Informal Processes Are Not Effective
An informal qualification process that only includes a handful of key questions to determine if the prospect is a good fit and a set of forms for detailed discovery are not effective. These hard to follow and mundane processes aren’t just difficult for the sales organization; it also reduces satisfaction as the customer journeys through the sales process. Automation of the sales stages also helps ramp up new salespeople more quickly.
Processes that include automation and enforcement mean that qualification and discovery are streamlined and made consistent so nothing is forgotten or assumed to be someone else’s responsibility.
Automation takes the information gathered and brings a heightened level of detail to the SOW and executive summary, demonstrating a competence and attention to detail on behalf of the salesperson to the customer. Through these improvements, sales can minimize margin-eating scope creep that results from assumptions about the work to be provided.
To avoid these pitfalls and begin creating more accurate and streamlined proposals, sales team members and management, working as a team, should consider implementing a continuous improvement loop. At the end of a project, ask “What did we give away because we didn’t properly define the scope of work?” By conducting a post-project review, teams can gather to gauge customer satisfaction and take steps to address any identified issues. Additional questions to pose include:
- Which processes need to be improved?
- What other questions could help us avoid these issues in the future?

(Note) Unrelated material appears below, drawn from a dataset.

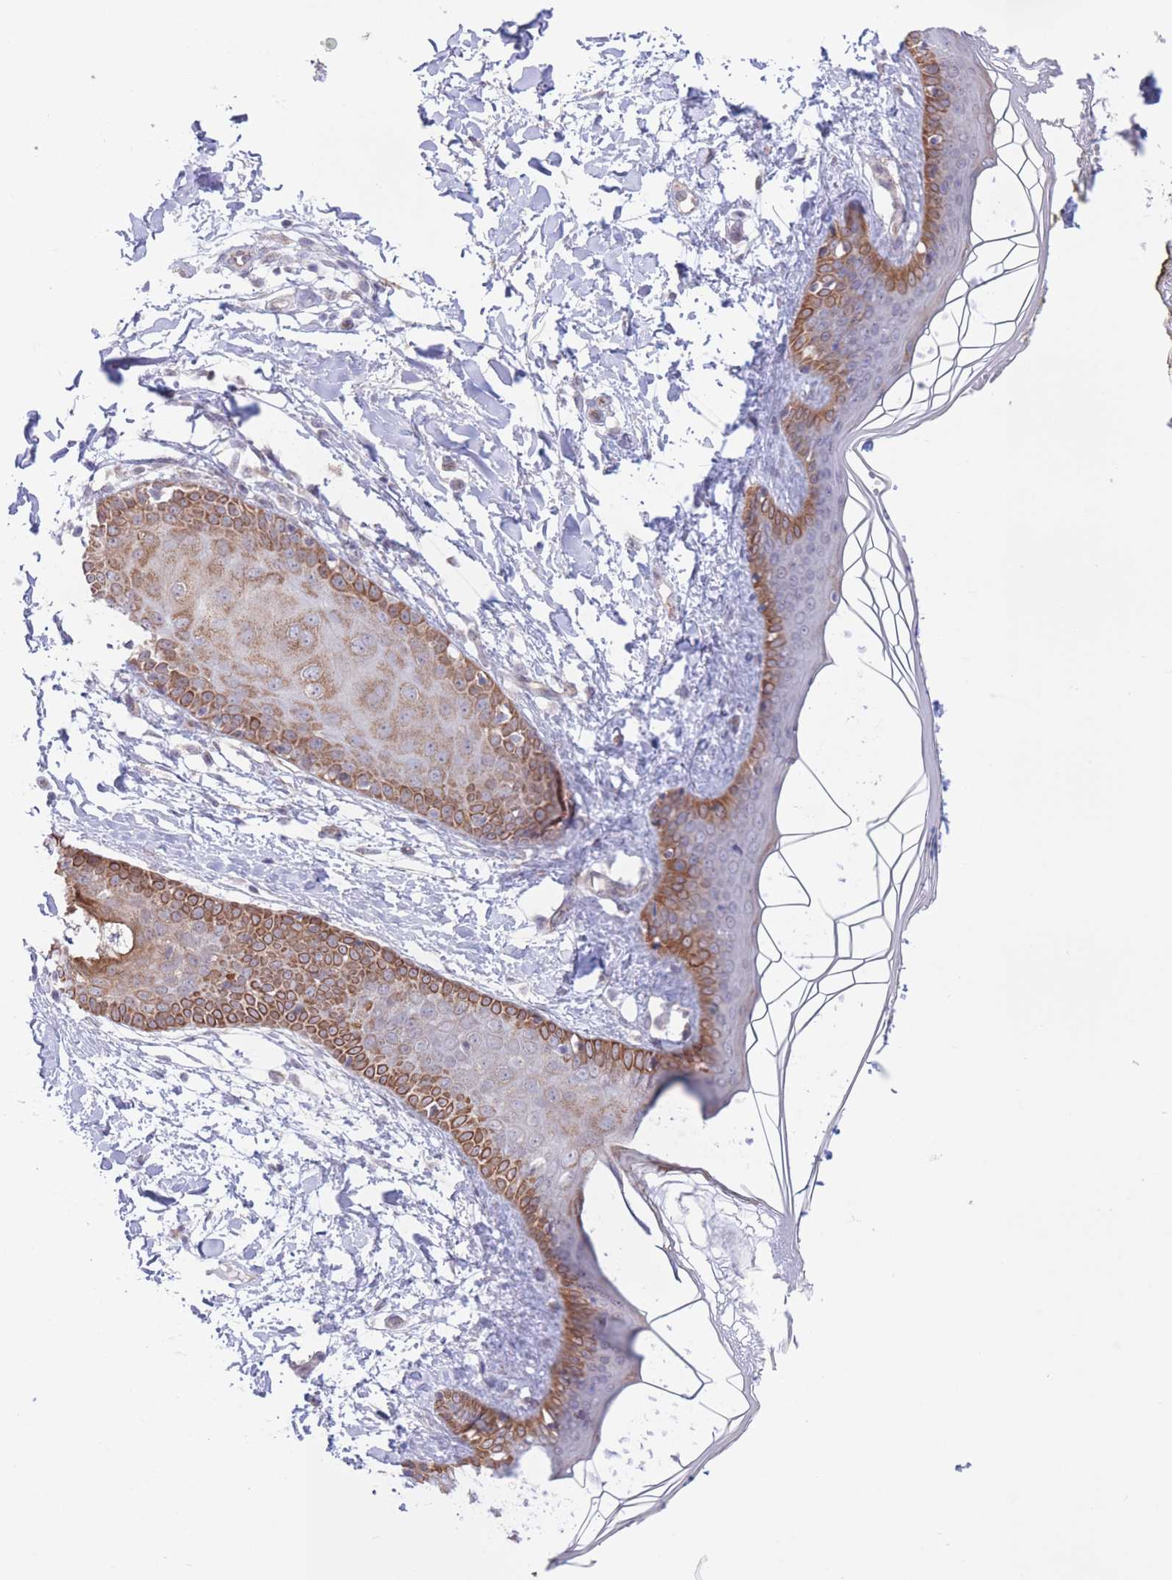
{"staining": {"intensity": "negative", "quantity": "none", "location": "none"}, "tissue": "skin", "cell_type": "Fibroblasts", "image_type": "normal", "snomed": [{"axis": "morphology", "description": "Normal tissue, NOS"}, {"axis": "topography", "description": "Skin"}], "caption": "Immunohistochemical staining of unremarkable human skin reveals no significant positivity in fibroblasts. Brightfield microscopy of immunohistochemistry stained with DAB (brown) and hematoxylin (blue), captured at high magnification.", "gene": "MRPS31", "patient": {"sex": "female", "age": 34}}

- How do we set customer expectations to lead to better customer satisfaction?
Automation Leaves No Details Behind
CorsPro’s SalesDoc Architect provides the automation that is necessary to deliver detailed proposals and SOWs that are tailored to the customer’s needs and avoid any ambiguity that could lead to scope creep. By automating the process of surveying prospects and enforcing each step in qualification and discovery, salespeople won’t be able to leapfrog the sales pipeline. Instead, they will begin closing more deals because of concise proposals that fully align with customer pain points. More specifically, SalesDoc Architect:
- Ensures you’re pursuing the right opportunity
- Allows you to configure the correct solution
- Auto-configures the products and services, along with the SOW language
- Leverages information like descriptions of pain points and areas of need
Since SalesDoc Architect is built on Microsoft Excel, formulas are used to drive the automation process. This means that during qualification and discovery, the important details can’t slip by as initial answers lead to more in-depth questions that help to flesh out the scope of a project. Plus the information you gathered can be used in other outputs like emails to customers, proposals, executive summaries, etc.